→ **What you are asked to do**
Please filter the listing below and copy out the lines that hold "AperFunction".

→ **Material provided**

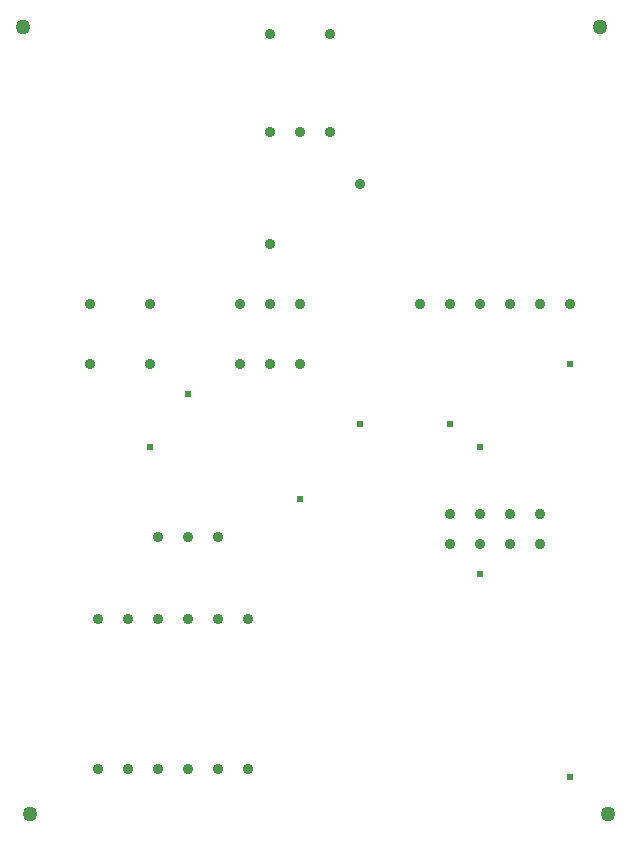
<source format=gbr>
G04 DesignSpark PCB Gerber Version 10.0 Build 5299*
G04 #@! TF.Part,Single*
G04 #@! TF.FilePolarity,Positive*
%FSLAX35Y35*%
%MOIN*%
G04 #@! TA.AperFunction,ViaDrill*
%ADD22C,0.02400*%
G04 #@! TA.AperFunction,MechanicalDrill*
%ADD23C,0.03500*%
G04 #@! TA.AperFunction,ViaDrill*
%ADD72C,0.05000*%
G04 #@! TD.AperFunction*
X0Y0D02*
D02*
D22*
X50600Y130600D03*
X63100Y148100D03*
X100600Y113100D03*
X120600Y138100D03*
X150600D03*
X160600Y88100D03*
Y130600D03*
X190600Y20600D03*
Y158100D03*
D02*
D23*
X30600D03*
Y178100D03*
X33100Y23100D03*
Y73100D03*
X43100Y23100D03*
Y73100D03*
X50600Y158100D03*
Y178100D03*
X53100Y23100D03*
Y73100D03*
Y100600D03*
X63100Y23100D03*
Y73100D03*
Y100600D03*
X73100Y23100D03*
Y73100D03*
Y100600D03*
X80600Y158100D03*
Y178100D03*
X83100Y23100D03*
Y73100D03*
X90600Y158100D03*
Y178100D03*
Y198100D03*
Y235600D03*
Y268100D03*
X100600Y158100D03*
Y178100D03*
Y235600D03*
X110600D03*
Y268100D03*
X120600Y218100D03*
X140600Y178100D03*
X150600Y98100D03*
Y108100D03*
Y178100D03*
X160600Y98100D03*
Y108100D03*
Y178100D03*
X170600Y98100D03*
Y108100D03*
Y178100D03*
X180600Y98100D03*
Y108100D03*
Y178100D03*
X190600D03*
D02*
D72*
X8100Y270600D03*
X10600Y8100D03*
X200600Y270600D03*
X203100Y8100D03*
X0Y0D02*
M02*

</source>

→ **Answer section**
G04 #@! TA.AperFunction,ViaDrill*
G04 #@! TA.AperFunction,MechanicalDrill*
G04 #@! TA.AperFunction,ViaDrill*
G04 #@! TD.AperFunction*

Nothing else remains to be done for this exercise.